Backed by the Southern California Tennis Association, several private donors and his own team, Martin has proposed to the athletic department that a roof be built over four of the courts at Sunset Canyon Recreation Center.
The indoor courts will give his team and members of the UCLA community a place to go when the weather isn’t cooperating.
“For us, there are no indoor courts within a hundred miles of here,” Martin said.
And because of the dearth of indoor tennis facilities in the area, the men’s tennis team, just days away from their most important matches of the regular season, were stuck not being able to practice Monday.
“These will really help us,” Martin said. “If we had these courts, I would have given our guys the option of hitting (Monday).”
However, whether these plans become reality is still an if – a very big if.
“Nothing is being built.

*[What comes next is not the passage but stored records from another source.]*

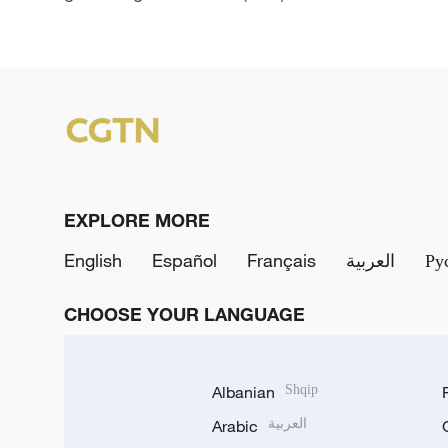
EXPLORE MORE
English
Español
Français
العربية
Ру
CHOOSE YOUR LANGUAGE
Albanian
Shqip
Arabic
العربية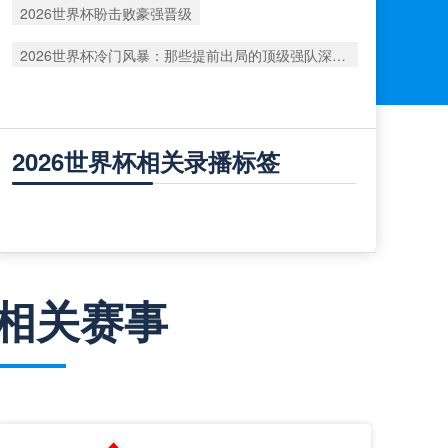
2026世界杯盼击败豪强晋级
2026世界杯冷门风暴：那些提前出局的顶级强队深度复盘
2026世界杯相关录播标签
相关赛事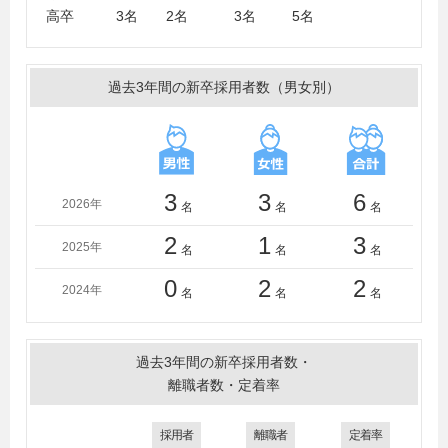
高卒 3名 2名 3名 5名
過去3年間の新卒採用者数（男女別）
3
3
6
2026年
名
名
名
2
1
3
2025年
名
名
名
0
2
2
2024年
名
名
名
過去3年間の新卒採用者数・
離職者数・定着率
採用者
離職者
定着率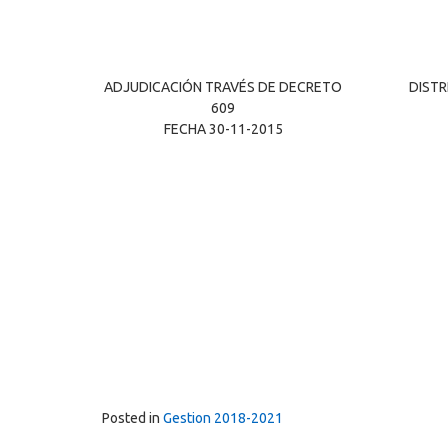
ADJUDICACIÓN TRAVÉS DE DECRETO
DISTR
609
FECHA 30-11-2015
Posted in
Gestion 2018-2021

Our coaches are allowed to dream,” said Associate Athletic Director Ken Weiner. “Billy, years ago, put in a dream so he could have courts for in-climate weather like (Monday).”
However, Weiner later said that the athletic department supports Martin’s plans, and that they intend on working with UCLA Recreation and the Westwood community in order to get the facility built.

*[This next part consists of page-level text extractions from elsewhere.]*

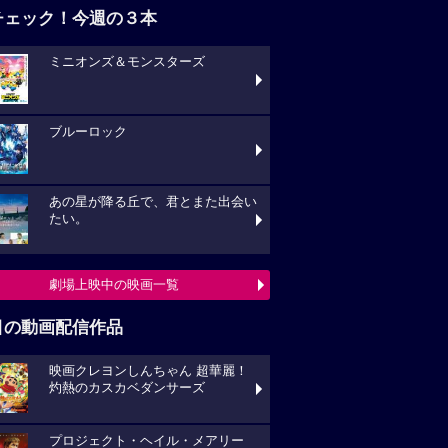
チェック！今週の３本
ミニオンズ＆モンスターズ
ブルーロック
あの星が降る丘で、君とまた出会い
たい。
劇場上映中の映画一覧
目の動画配信作品
映画クレヨンしんちゃん 超華麗！
灼熱のカスカベダンサーズ
プロジェクト・ヘイル・メアリー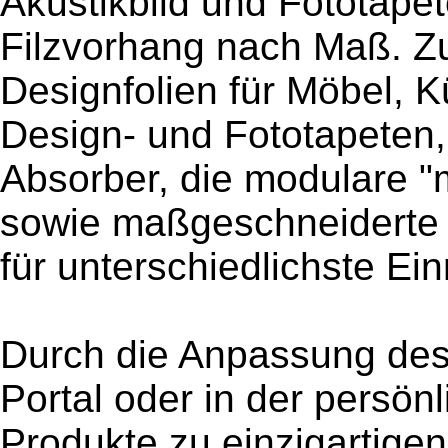
Akustikbild und Fototapet
Filzvorhang nach Maß. Zu
Designfolien für Möbel, 
Design- und Fototapeten, 
Absorber, die modulare 
sowie maßgeschneiderte F
für unterschiedlichste Ei
Durch die Anpassung des
Portal oder in der persö
Produkte zu einzigartige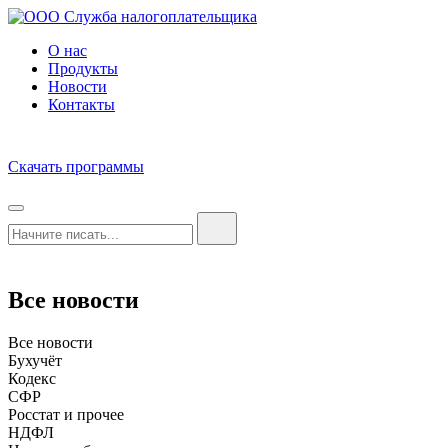
О нас
Продукты
Новости
Контакты
Скачать программы
Все новости
Все новости
Бухучёт
Кодекс
СФР
Росстат и прочее
НДФЛ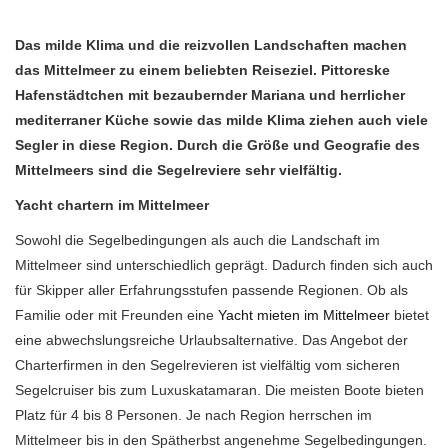
Das milde Klima und die reizvollen Landschaften machen
das Mittelmeer zu einem beliebten Reiseziel. Pittoreske
Hafenstädtchen mit bezaubernder Mariana und herrlicher
mediterraner Küche sowie das milde Klima ziehen auch viele
Segler in diese Region. Durch die Größe und Geografie des
Mittelmeers sind die Segelreviere sehr vielfältig.
Yacht chartern im Mittelmeer
Sowohl die Segelbedingungen als auch die Landschaft im
Mittelmeer sind unterschiedlich geprägt. Dadurch finden sich auch
für Skipper aller Erfahrungsstufen passende Regionen. Ob als
Familie oder mit Freunden eine
Yacht mieten im Mittelmeer
bietet
eine abwechslungsreiche Urlaubsalternative. Das Angebot der
Charterfirmen in den Segelrevieren ist vielfältig vom sicheren
Segelcruiser bis zum Luxuskatamaran. Die meisten Boote bieten
Platz für 4 bis 8 Personen. Je nach Region herrschen im
Mittelmeer bis in den Spätherbst angenehme Segelbedingungen.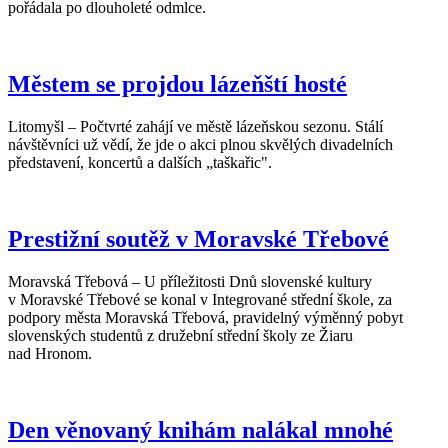
pořádala po dlouholeté odmlce.
Městem se projdou lázeňští hosté
Litomyšl – Počtvrté zahájí ve městě lázeňskou sezonu. Stálí
návštěvníci už vědí, že jde o akci plnou skvělých divadelních
představení, koncertů a dalších „taškařic".
Prestižní soutěž v Moravské Třebové
Moravská Třebová – U příležitosti Dnů slovenské kultury
v Moravské Třebové se konal v Integrované střední škole, za
podpory města Moravská Třebová, pravidelný výměnný pobyt
slovenských studentů z družební střední školy ze Žiaru
nad Hronom.
Den věnovaný knihám nalákal mnohé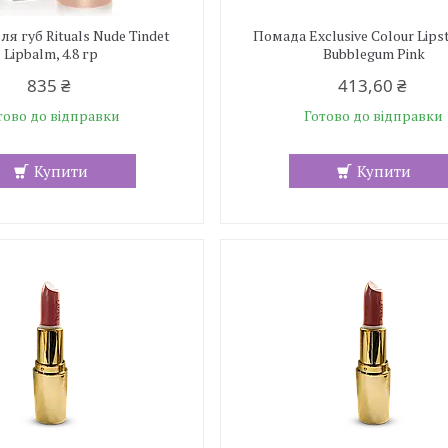
я губ Rituals Nude Tindet
Помада Exclusive Colour Lipst
Lipbalm, 4.8 гр
Bubblegum Pink
835 ₴
413,60 ₴
тово до відправки
Готово до відправки
Купити
Купити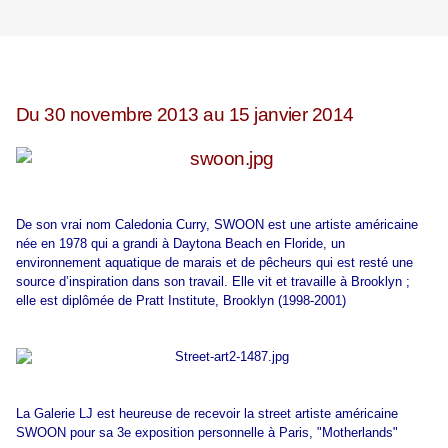
Du 30 novembre 2013 au 15 janvier 2014
De son vrai nom Caledonia Curry, SWOON est une artiste américaine
née en 1978 qui a grandi à Daytona Beach en Floride, un
environnement aquatique de marais et de pêcheurs qui est resté une
source d’inspiration dans son travail. Elle vit et travaille à Brooklyn ;
elle est diplômée de Pratt Institute, Brooklyn (1998-2001)
La Galerie LJ est heureuse de recevoir la street artiste américaine
SWOON pour sa 3e exposition personnelle à Paris, "Motherlands"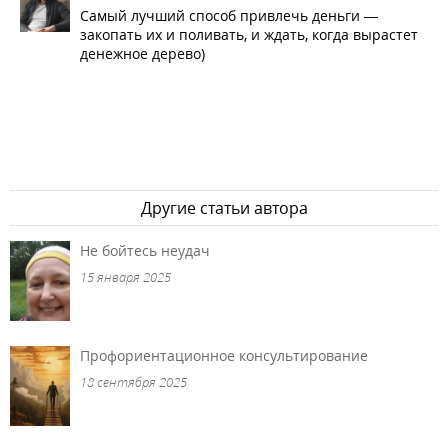
Самый лучший способ привлечь деньги —
закопать их и поливать, и ждать, когда вырастет
денежное дерево)
Другие статьи автора
Не бойтесь неудач
15 января 2025
Профориентационное консультирование
18 сентября 2025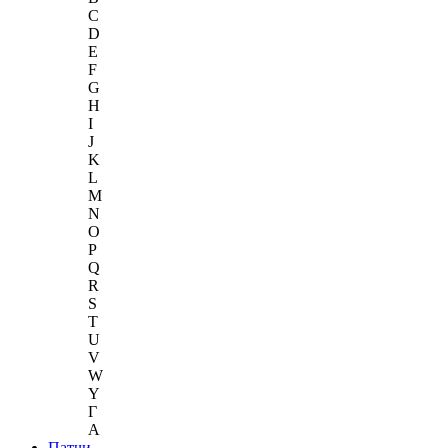
C
D
E
F
G
H
I
J
K
L
M
N
O
P
Q
R
S
T
U
V
W
Y
Г
A
Патчи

But the process isn’t easy, Weiner emphasized.
Even after funding for the project is secured, UCLA Recreation would have to agree to the plans, as would the Westwood Homeowners Association.
Also, the environmental impact would have to be studied to make sure the project doesn’t violate any local regulations.
But according to Weiner, the athletic department will advocate the project.
“The project has been on a greater scheme since (Athletic Director) Dan Guerrero came on board (last June),” Weiner said. “He is more facilities-oriented than (former Athletic Director) Pete Dalis.”
According to Martin, the total cost will likely be somewhere between $500,000 and $600,000.
All of the money would come from private donations, with one reliable donor already promising to put up half of the money.
The actual roof structure would be built somewhere else, and then shipped onto campus. Only the support structure, the actual metal frame, would be built on-site.
That would take two to three weeks, according to Martin, which would be the only time the courts would be inoperable.
“It’s definitely not a six-month thing,” Martin said.
If all goes well, the courts could be ready in the fall. According to Weiner, it could be much longer (or maybe never) if the plan gets stalled in the approval process.
“By the end of the summer, we hope to have a good plan we can go on,” Weiner said. “But these (approval processes) could go on for years.”
The courts would not only give the UCLA men’s tennis team and the community a place to play when it rains, but they would enhance UCLA’s bid to host the NCAA Championships.
When UCLA hosted the NCAA Championships in 1997, the NCAA made UCLA have three indoor courts be ready to use in 24 hours’ notice if rain was in the forecast.
Courts were set up in Pauley Pavilion at the time.
“This will give us a great advantage in any bid we make in the future,” Martin said.